What is expected: There is one span to output from the data below: the lines starting at the line with "51: (73, 87)" and ending at the line with "58: (136, 212)". Output it exactly, ends included, nothing more.

Stored data:

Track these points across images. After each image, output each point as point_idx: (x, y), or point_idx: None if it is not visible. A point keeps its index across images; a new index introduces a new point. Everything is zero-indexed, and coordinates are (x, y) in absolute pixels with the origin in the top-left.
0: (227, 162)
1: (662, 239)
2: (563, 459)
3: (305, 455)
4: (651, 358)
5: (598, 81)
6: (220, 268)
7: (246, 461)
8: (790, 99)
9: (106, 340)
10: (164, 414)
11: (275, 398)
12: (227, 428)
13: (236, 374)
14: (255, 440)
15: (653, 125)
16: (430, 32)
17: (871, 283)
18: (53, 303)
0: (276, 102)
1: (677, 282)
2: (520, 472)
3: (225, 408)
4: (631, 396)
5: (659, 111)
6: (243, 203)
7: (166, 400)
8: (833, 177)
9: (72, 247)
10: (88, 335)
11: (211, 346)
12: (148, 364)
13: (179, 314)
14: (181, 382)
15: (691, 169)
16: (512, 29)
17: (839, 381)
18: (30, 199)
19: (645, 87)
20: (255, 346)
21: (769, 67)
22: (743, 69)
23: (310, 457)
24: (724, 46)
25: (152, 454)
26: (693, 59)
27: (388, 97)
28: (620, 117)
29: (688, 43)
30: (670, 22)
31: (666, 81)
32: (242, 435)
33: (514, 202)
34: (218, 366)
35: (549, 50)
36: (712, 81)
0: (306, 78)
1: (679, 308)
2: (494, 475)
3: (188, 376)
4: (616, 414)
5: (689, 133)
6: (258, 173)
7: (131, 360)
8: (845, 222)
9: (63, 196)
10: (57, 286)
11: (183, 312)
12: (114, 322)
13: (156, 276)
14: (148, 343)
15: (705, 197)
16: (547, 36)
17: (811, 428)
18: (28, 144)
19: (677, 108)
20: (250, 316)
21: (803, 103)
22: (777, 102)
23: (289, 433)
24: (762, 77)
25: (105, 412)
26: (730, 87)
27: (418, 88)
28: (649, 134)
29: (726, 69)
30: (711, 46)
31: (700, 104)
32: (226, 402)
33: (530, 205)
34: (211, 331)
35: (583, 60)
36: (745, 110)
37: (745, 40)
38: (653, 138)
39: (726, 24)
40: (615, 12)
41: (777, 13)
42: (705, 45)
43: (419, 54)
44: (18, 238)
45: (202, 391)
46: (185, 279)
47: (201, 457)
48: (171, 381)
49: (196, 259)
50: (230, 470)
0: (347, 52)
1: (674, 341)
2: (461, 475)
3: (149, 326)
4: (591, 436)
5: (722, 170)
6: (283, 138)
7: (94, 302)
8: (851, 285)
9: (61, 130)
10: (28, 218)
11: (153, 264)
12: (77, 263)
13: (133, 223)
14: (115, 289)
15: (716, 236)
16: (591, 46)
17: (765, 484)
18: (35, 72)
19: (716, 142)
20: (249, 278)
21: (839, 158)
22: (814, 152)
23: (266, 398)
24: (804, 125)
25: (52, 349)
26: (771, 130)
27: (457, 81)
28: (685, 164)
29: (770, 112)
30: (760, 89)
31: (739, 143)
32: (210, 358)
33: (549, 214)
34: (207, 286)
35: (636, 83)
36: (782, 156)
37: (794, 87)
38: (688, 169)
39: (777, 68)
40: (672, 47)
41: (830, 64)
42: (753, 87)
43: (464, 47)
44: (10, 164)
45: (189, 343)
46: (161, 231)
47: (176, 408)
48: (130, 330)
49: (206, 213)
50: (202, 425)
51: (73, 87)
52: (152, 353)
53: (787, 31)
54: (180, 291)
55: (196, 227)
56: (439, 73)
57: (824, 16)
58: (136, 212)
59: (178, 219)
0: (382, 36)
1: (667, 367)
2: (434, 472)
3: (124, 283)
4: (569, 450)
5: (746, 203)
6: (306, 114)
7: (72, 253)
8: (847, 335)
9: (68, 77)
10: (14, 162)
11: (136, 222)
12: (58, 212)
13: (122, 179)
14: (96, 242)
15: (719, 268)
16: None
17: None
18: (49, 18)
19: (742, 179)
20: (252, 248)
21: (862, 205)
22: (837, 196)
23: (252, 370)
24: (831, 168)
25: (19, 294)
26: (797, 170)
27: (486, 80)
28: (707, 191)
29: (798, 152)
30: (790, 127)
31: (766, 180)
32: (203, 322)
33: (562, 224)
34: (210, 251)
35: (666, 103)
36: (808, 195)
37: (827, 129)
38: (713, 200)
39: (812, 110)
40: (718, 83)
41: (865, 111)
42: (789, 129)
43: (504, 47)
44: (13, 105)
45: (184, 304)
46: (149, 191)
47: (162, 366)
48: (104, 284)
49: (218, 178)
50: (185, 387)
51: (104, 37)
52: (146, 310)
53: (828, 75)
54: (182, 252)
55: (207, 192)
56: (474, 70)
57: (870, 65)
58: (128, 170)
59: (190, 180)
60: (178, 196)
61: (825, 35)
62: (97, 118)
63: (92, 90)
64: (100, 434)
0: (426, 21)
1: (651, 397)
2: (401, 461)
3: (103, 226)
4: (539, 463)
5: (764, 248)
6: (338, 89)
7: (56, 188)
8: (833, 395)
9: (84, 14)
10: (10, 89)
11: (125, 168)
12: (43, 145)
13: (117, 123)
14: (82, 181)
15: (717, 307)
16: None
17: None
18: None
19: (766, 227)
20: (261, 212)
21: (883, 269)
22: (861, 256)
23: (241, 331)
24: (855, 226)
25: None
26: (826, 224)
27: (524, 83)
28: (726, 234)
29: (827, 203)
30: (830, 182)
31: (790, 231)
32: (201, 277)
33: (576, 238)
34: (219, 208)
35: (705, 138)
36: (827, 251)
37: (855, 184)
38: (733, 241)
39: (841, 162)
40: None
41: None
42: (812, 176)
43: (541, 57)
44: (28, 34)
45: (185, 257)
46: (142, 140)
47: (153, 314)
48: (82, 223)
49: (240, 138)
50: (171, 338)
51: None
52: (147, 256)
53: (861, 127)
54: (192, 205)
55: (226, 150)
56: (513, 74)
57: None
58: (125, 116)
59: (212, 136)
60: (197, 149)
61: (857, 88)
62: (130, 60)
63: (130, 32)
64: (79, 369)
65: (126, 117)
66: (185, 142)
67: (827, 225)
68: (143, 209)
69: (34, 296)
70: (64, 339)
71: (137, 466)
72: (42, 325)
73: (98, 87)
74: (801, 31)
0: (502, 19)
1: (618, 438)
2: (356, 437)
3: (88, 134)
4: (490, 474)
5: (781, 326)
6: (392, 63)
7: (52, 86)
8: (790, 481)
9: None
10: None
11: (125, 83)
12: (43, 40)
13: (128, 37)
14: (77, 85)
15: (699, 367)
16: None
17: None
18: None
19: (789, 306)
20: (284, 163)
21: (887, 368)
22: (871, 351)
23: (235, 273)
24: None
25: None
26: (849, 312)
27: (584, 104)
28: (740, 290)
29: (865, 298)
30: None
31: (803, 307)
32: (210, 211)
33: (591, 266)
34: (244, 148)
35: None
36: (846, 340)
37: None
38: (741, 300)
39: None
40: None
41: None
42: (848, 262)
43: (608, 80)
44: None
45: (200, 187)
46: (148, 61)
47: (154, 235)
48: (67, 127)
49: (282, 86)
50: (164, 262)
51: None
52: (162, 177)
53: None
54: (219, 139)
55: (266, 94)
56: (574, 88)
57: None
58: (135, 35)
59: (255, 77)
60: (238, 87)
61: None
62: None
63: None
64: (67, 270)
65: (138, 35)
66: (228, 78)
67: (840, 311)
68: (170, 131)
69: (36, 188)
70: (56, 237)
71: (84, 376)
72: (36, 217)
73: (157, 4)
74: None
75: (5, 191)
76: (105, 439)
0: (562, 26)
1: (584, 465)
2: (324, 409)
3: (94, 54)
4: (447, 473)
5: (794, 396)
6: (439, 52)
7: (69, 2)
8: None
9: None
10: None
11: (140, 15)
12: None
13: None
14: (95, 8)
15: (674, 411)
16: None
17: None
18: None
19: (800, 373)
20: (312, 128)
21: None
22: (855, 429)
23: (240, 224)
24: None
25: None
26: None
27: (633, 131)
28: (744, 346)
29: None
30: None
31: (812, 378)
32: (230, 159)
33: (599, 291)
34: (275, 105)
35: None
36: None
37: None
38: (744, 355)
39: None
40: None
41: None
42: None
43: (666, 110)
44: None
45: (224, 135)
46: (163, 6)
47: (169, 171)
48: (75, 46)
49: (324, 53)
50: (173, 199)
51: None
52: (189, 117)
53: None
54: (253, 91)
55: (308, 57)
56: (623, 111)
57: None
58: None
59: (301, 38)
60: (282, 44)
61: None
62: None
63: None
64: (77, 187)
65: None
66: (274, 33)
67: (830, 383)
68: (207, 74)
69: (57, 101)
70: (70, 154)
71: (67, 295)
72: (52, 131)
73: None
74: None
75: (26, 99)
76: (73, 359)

Task result:
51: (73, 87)
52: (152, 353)
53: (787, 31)
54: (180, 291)
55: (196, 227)
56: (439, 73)
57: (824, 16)
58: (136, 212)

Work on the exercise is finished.